● 操作任務:
1 > 從抗氧化能力測定方法的文本中含有「1.2.2.1 總抗氧化能力的測定 按照梁引庫等[9]的測定方法,磷鉬試劑的配制:分別稱取1.064」之處起，逐字照錄原文，抄到「min,反應液冷卻后取200 μL置于695 nm處測定吸光值,平行測定3次,取其平均值。」為止。
2 > 接著抗氧化能力測定方法的文本末句往下續寫。

● 給定文本:
------
1.2.2.1 總抗氧化能力的測定 按照梁引庫等[9]的測定方法,磷鉬試劑的配制:分別稱取1.064 g十二水合磷酸鈉、0.494 g四水合鉬酸銨、3.335 mL濃硫酸共同溶于100 mL水中,混合均勻,使其濃度依次為28,4 mmol/L和0.6 mol/L。配制不同質量濃度的萃取物,將0.2 mL待測樣品加入到1.8 mL磷鉬試劑中,將混合液混勻并置于95 ℃恒溫水浴鍋中水浴90 min,反應液冷卻后取200 μL置于695 nm處測定吸光值,平行測定3次,取其平均值。

1.2.2.2 DPPH自由基清除能力的測定 測定方法參考Ma,Ke等[10]文獻的報道,稍作改動。將100 μL不同質量濃度的萃取物與100 μL的甲醇-DPPH自由基(終濃度為0.1 mmol/L)充分混勻后,避光處反應30 min,最后用多功能酶標儀在517 nm處測定反應體系的吸光值,平行測定3次,取其平均值。DPPH自由基清除率的計算公式為:清除率(%)=[(A517 nm空白對照-A517樣品)/A517 nm空白對照]×100。
------
● 可用數據:
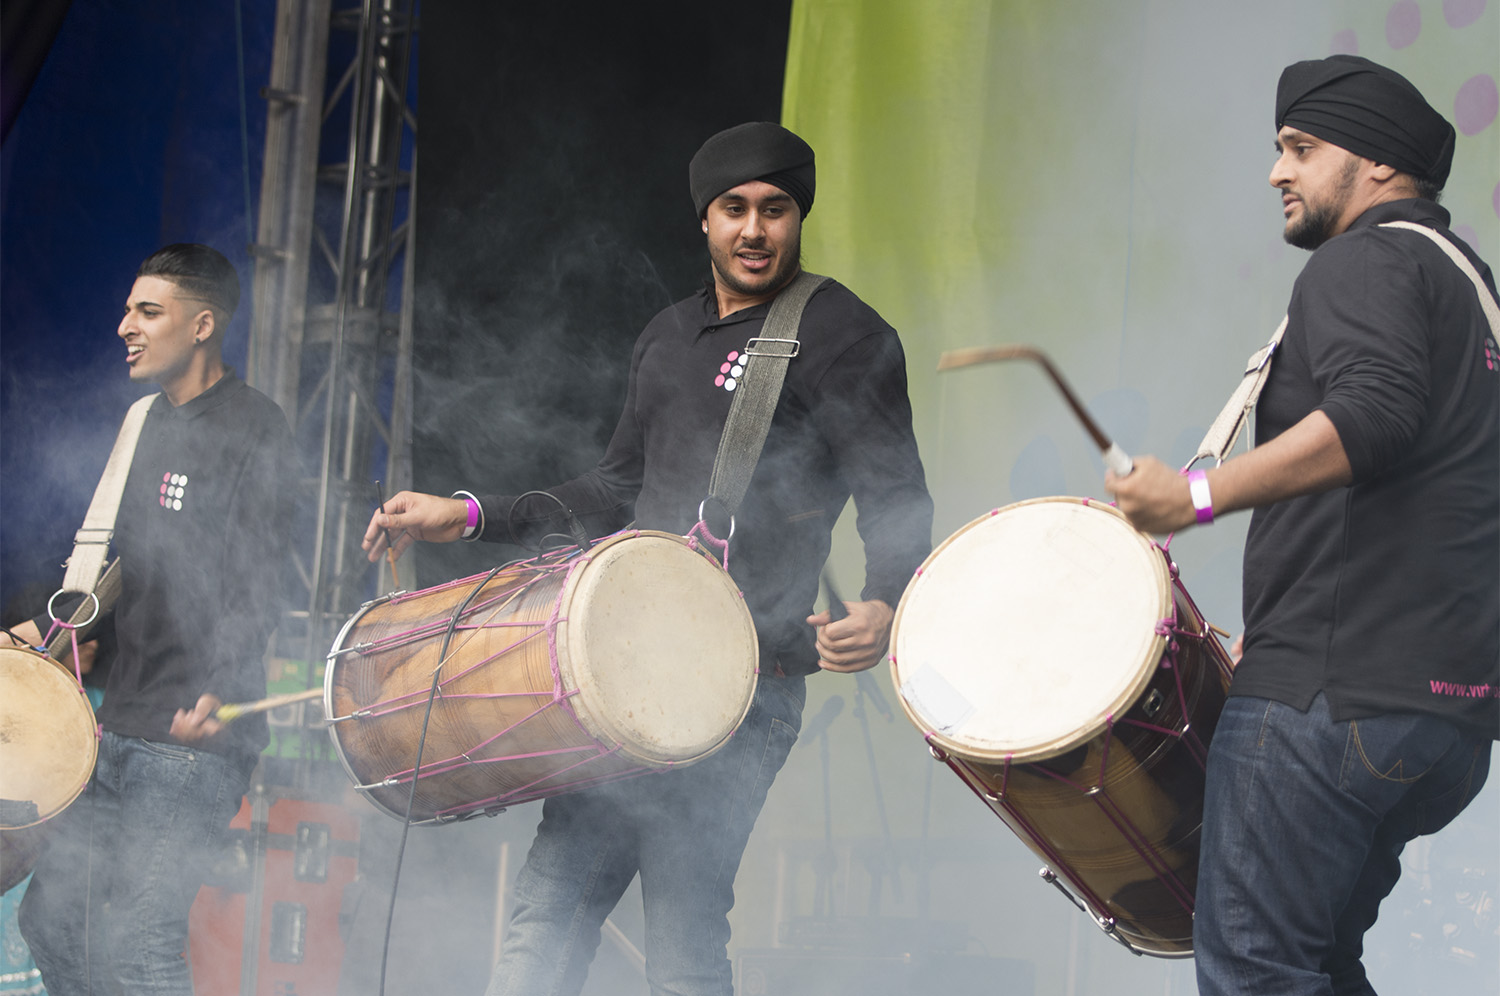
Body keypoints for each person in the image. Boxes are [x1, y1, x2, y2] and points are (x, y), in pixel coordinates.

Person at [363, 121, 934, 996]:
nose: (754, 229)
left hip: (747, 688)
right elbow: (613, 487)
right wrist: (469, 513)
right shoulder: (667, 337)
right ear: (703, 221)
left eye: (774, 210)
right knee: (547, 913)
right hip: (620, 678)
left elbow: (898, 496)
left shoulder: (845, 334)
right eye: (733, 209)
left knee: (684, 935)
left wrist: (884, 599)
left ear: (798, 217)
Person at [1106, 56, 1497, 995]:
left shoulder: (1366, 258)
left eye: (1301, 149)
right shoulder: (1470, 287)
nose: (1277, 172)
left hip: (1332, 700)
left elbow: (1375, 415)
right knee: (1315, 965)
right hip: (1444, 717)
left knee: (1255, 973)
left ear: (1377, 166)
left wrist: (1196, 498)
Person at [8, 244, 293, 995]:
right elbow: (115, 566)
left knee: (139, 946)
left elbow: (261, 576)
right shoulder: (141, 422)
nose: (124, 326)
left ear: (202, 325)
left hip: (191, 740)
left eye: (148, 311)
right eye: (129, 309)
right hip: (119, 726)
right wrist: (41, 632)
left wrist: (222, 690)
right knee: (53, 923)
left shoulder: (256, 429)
------
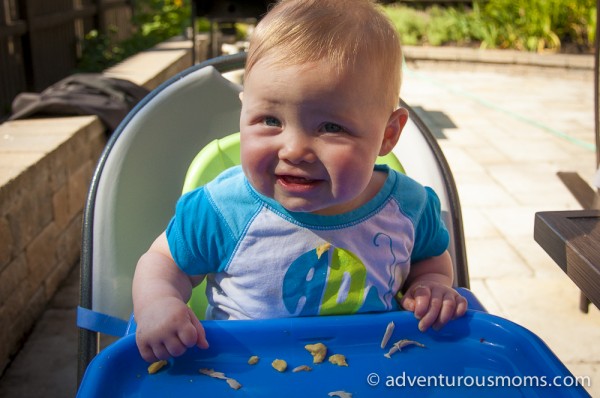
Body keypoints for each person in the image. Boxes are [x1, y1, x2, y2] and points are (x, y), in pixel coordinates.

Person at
------
● 參考答案:
1 >
1.2.2.1 總抗氧化能力的測定 按照梁引庫等[9]的測定方法,磷鉬試劑的配制:分別稱取1.064 g十二水合磷酸鈉、0.494 g四水合鉬酸銨、3.335 mL濃硫酸共同溶于100 mL水中,混合均勻,使其濃度依次為28,4 mmol/L和0.6 mol/L。配制不同質量濃度的萃取物,將0.2 mL待測樣品加入到1.8 mL磷鉬試劑中,將混合液混勻并置于95 ℃恒溫水浴鍋中水浴90 min,反應液冷卻后取200 μL置于695 nm處測定吸光值,平行測定3次,取其平均值。

2 >
1.2.2.3 ABTS自由基清除能力的測定 根據Ksouri R等[11]的方法進行測定,稍作改動。吸取5 mL,14 mmol/L的ABTS和5 mL,4.9 mmol/L的過硫酸鉀溶液,振蕩混勻,使其終濃度分別為7.0、2.45 mmol/L的儲備液,并將該儲備液于室溫下暗處靜置12～16 h。將生成的儲備液用80%甲醇稀釋至734 nm處吸光值為0.7±0.02的工作液。反應體系于96孔板中加入20 μL不同質量濃度的萃取物,再加入180 μL ABTS工作液,于室溫下避光反應10 min,測定反應液在734 nm處的吸光值,平行測定3次,取其平均值。計算ABTS自由基清除率,公式如下:ABTS自由基清除率(%)=(1-A734 nm樣品/A734 nm空白對照)×100。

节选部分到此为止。